When Fred Allen passed away in 1956, Portland Hoffa retreated from show business. In 1959, she married bandleader Joe Rines, who later became an advertising executive.  She gathered up a large portion of her first husband’s famous correspondence and saw it published as Fred Allen’s Letters in 1965. (She appeared on The Tonight Show with Johnny Carson that same year to promote the book in what would be one of her last TV appearances).  Rines died in 1986, two years after Portland celebrated the second of two silver wedding anniversaries. Hoffa-Allen-Rines would leave this world for a better one in 1990.

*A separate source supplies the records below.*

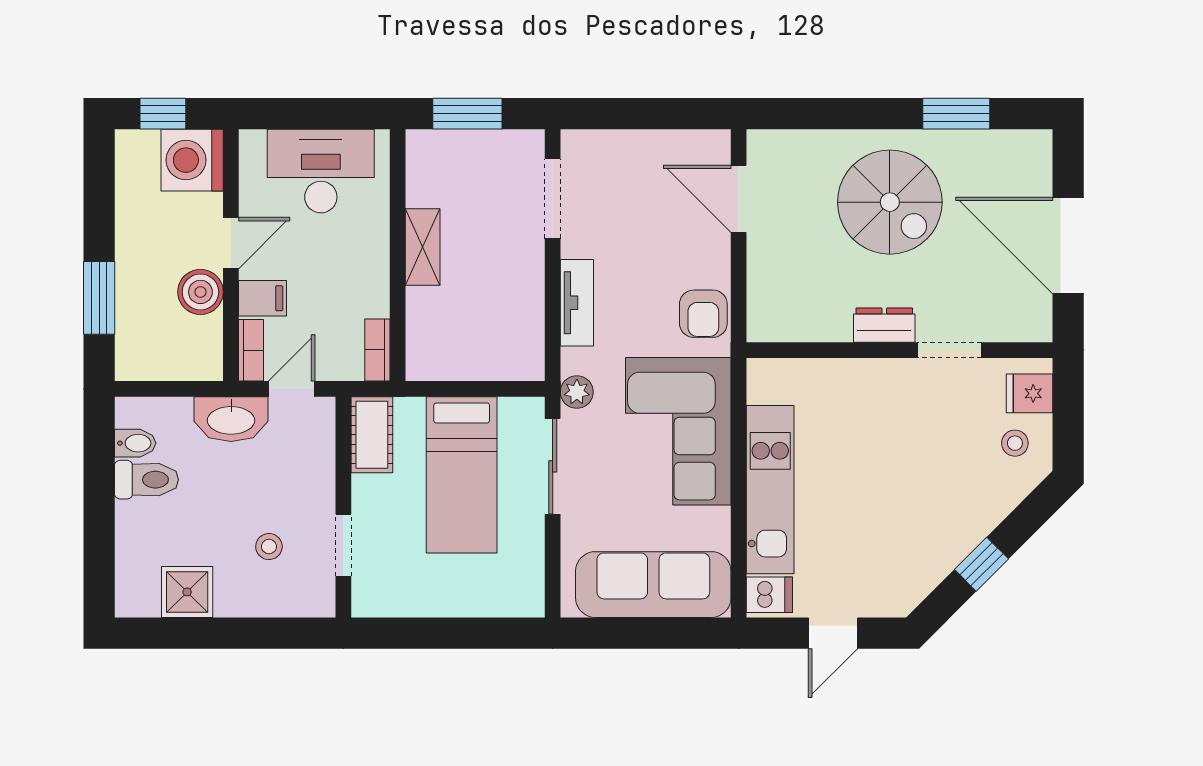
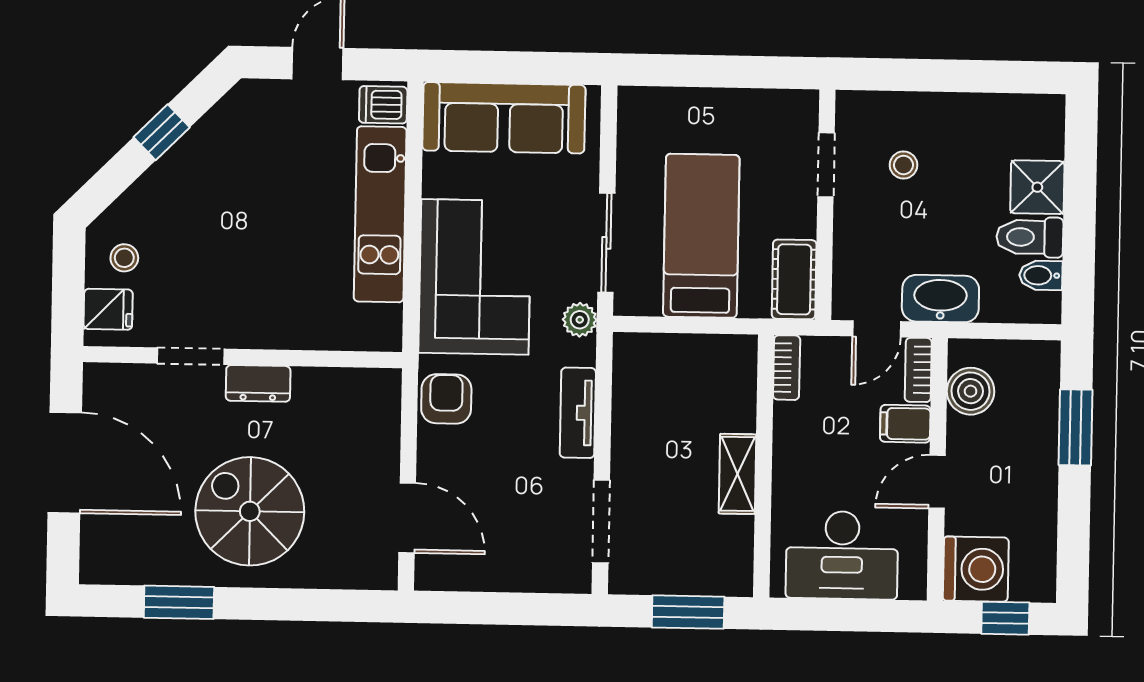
boiler: (200, 292) -> (971, 391), moved
shower: (187, 592) -> (1037, 187), moved

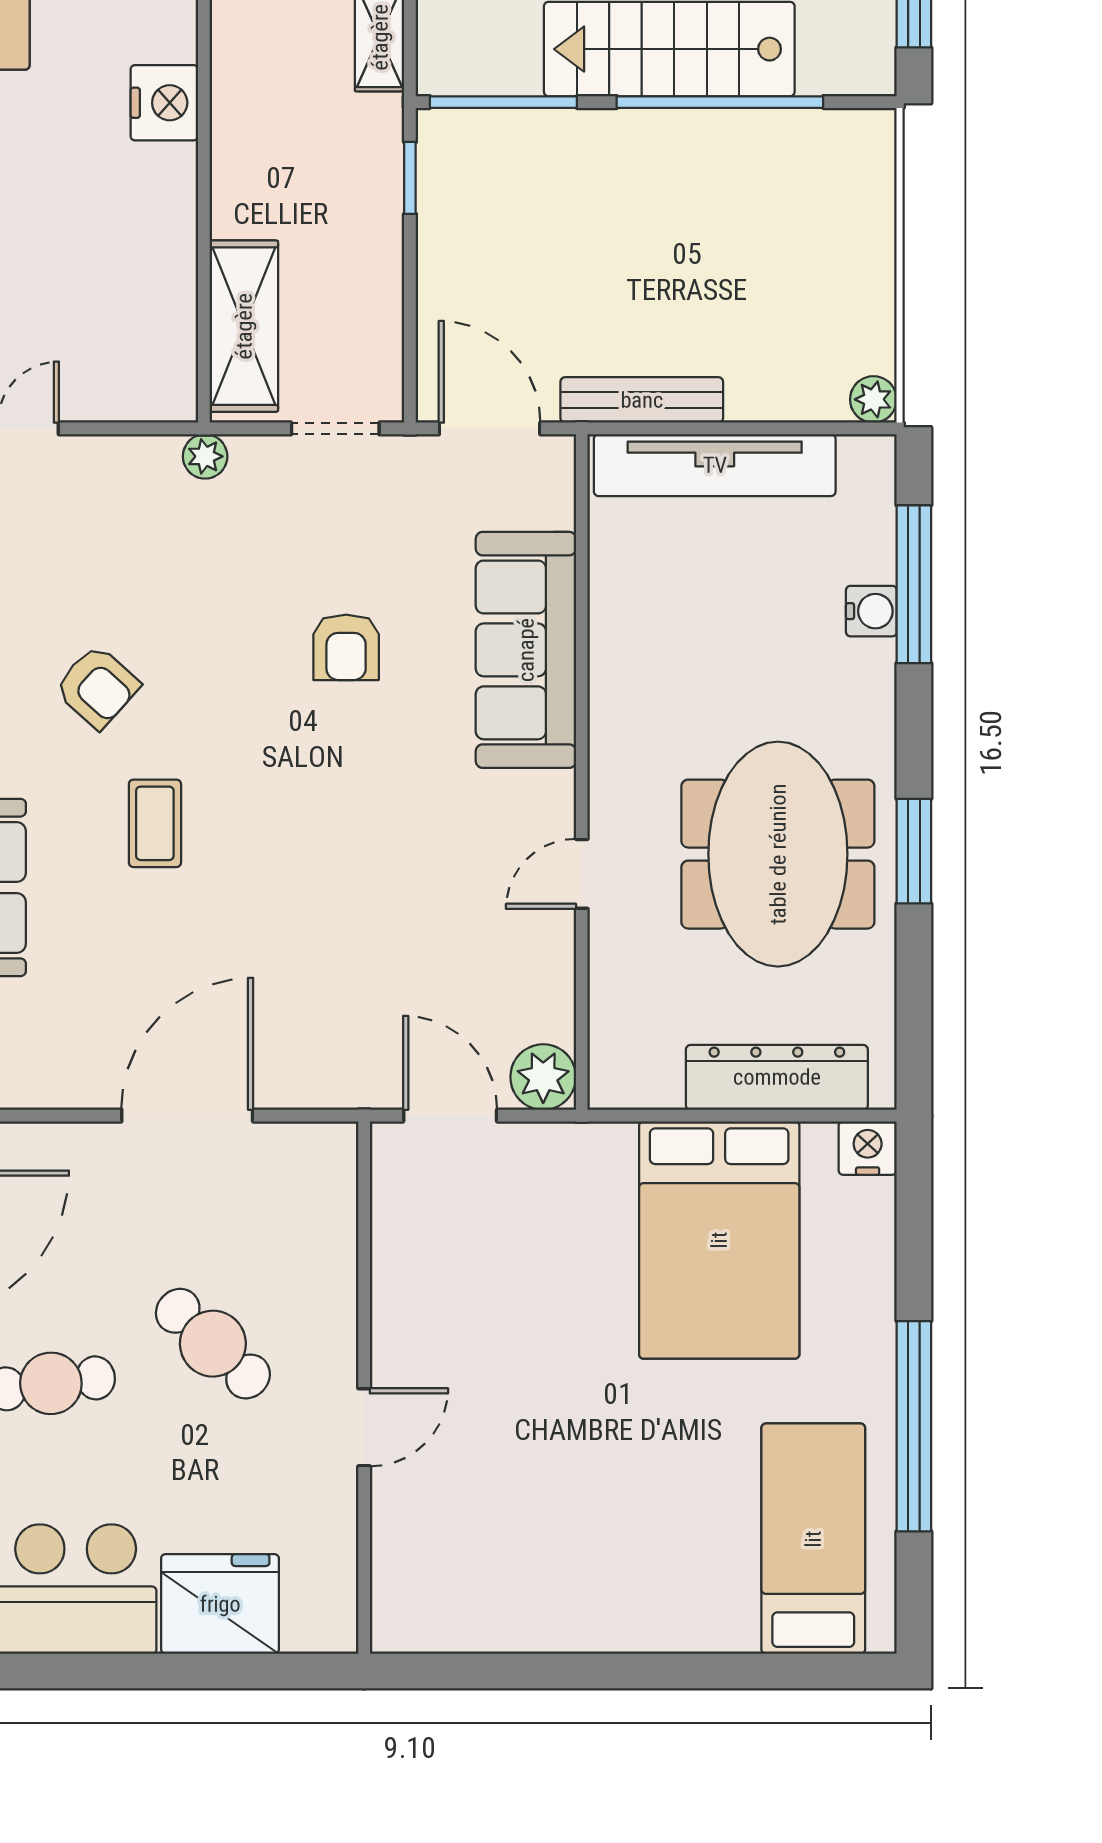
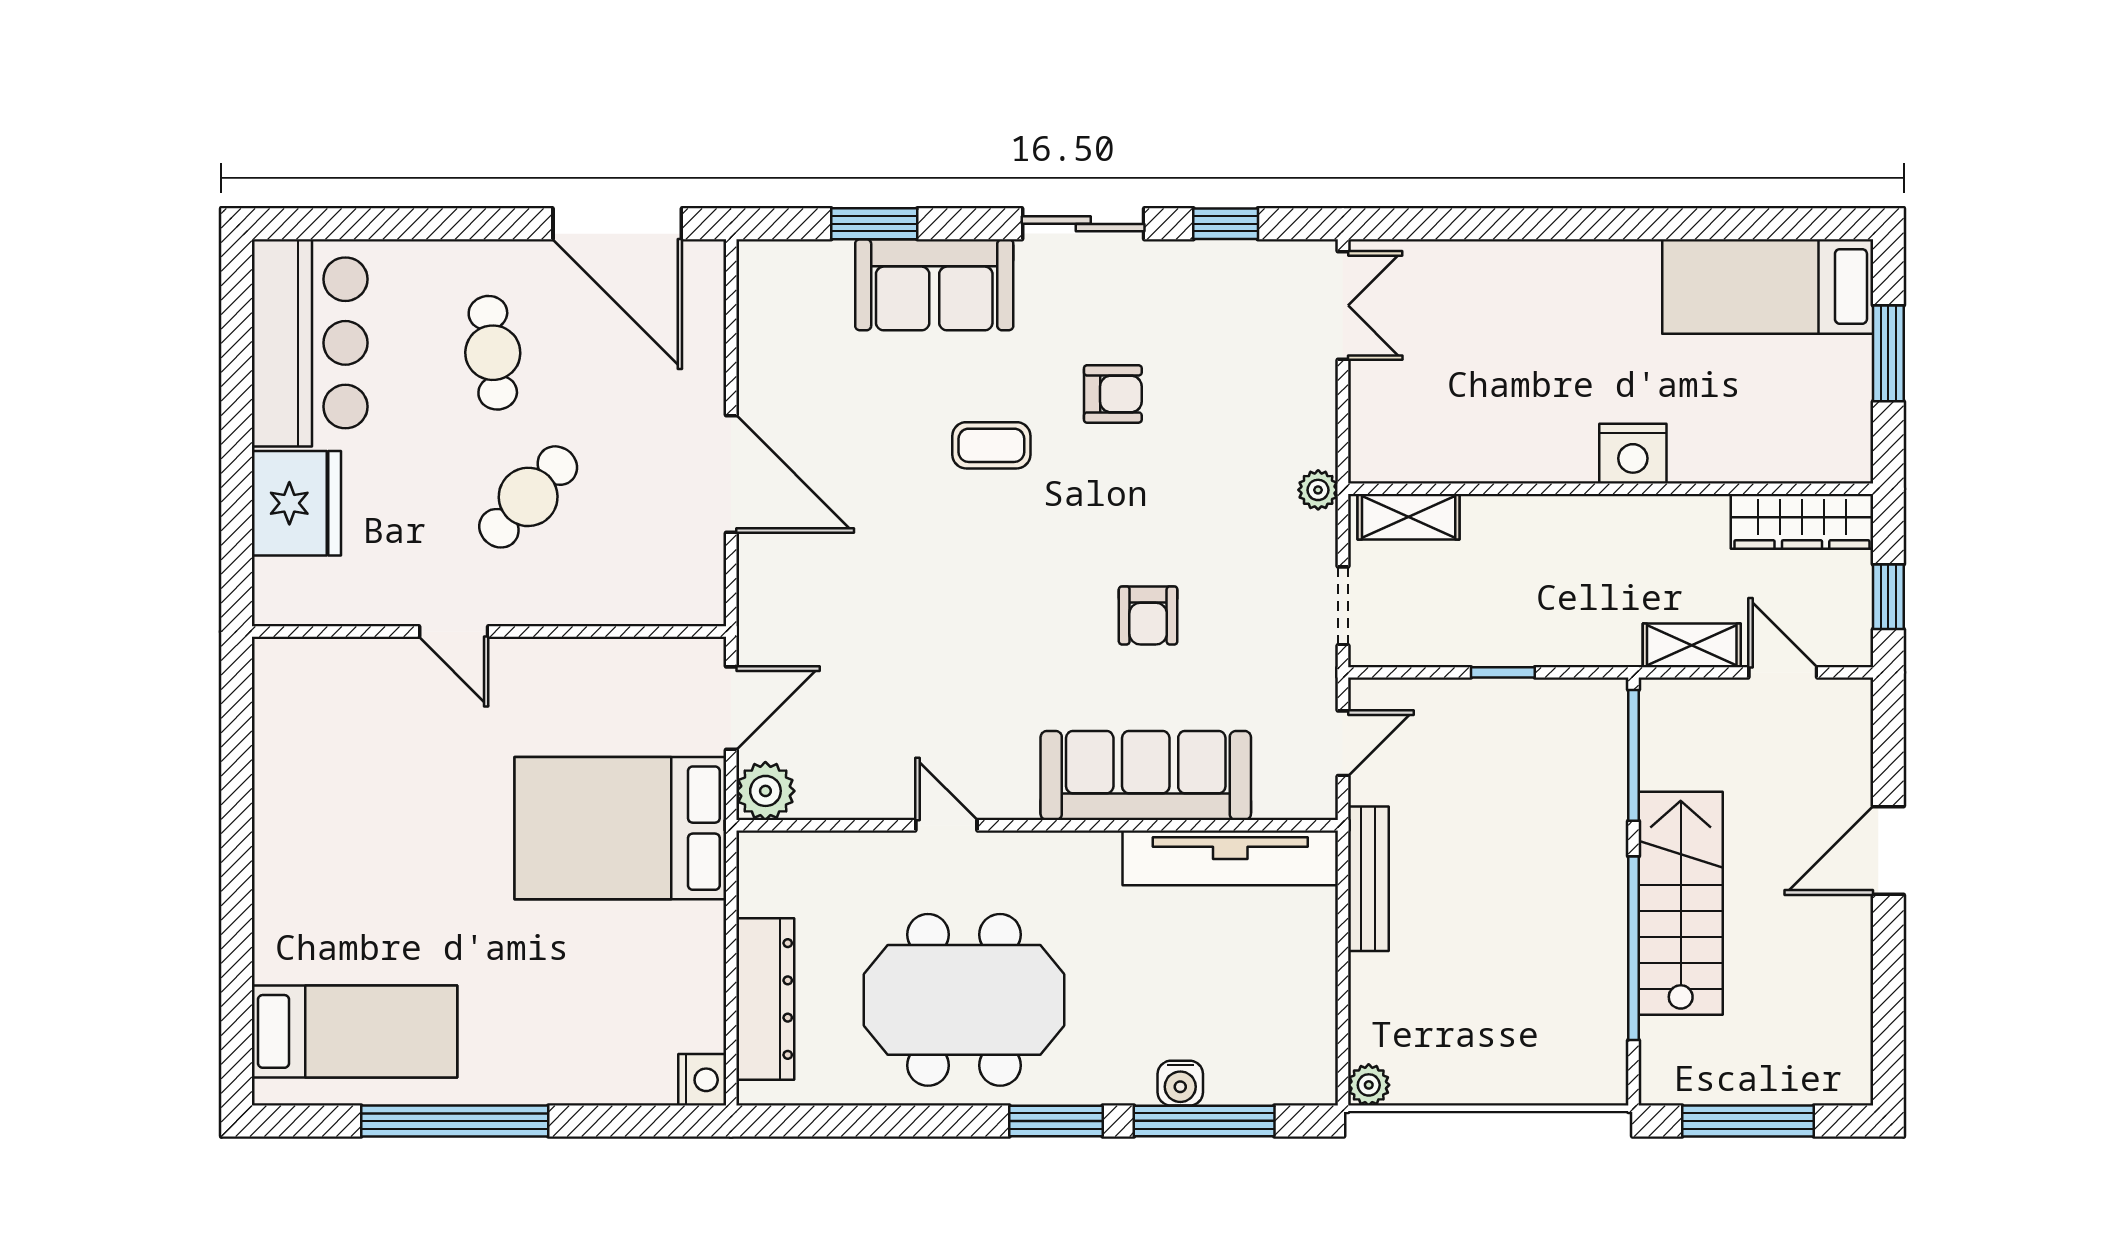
window: (410, 178) -> (1503, 672), moved
shelving: (244, 326) -> (1409, 517), width x0.67, depth x0.75
door: (490, 428) -> (1343, 743), width x0.73
tv unit: (715, 465) -> (1230, 858), moved, turned -90
armchair: (346, 647) -> (1148, 615), turned -90
armchair: (97, 687) -> (1113, 394), turned -132
window: (914, 851) -> (1056, 1121), moved
bed: (719, 1240) -> (620, 828), moved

James Thurber, a good friend of Mr. and Mrs. Fred Allen, memorably observed to Portland that “everything you and Fred said to each other was somehow akin to The Sweetheart Duet from Maytime.”  I make no secret of my love for both Fred and today’s birthday girl, and Radio Spirits features several of their most memorable broadcasts from the 1930s on the must-own CD collection Jack Benny vs. Fred Allen: The Feud.  Portland and her husband are also guests on the Jack Benny sets Be Our Guest and On the Town, and you’ll hear classic Fred Allen Show broadcasts on our potpourri compilations of Comedy Out West and Great Radio Comedy.  Shall we go?


  1. John Cashwell says:

    Yes, I can’t stand to hear Portland Hoffa speak, that is, I couldn’t stand to hear her until now. I am slowly acquiring a taste for her and her husband. The truth is that I really couldn’t take much of Fred or Portland. But over the course of several radio shows, I have slowly started to sort of like them both. To me, Jack Benny was the king of that type of radio of show.

  2. Thank you for this. I have always pictured Portland as short and rotund. Like many I find her voice annoying but after this I will think of her much more kindly. I try not to look at pictures of the performers after I saw one of Bob Bailey. It took me quite a while to shake that image when listening to Johnny Dollar.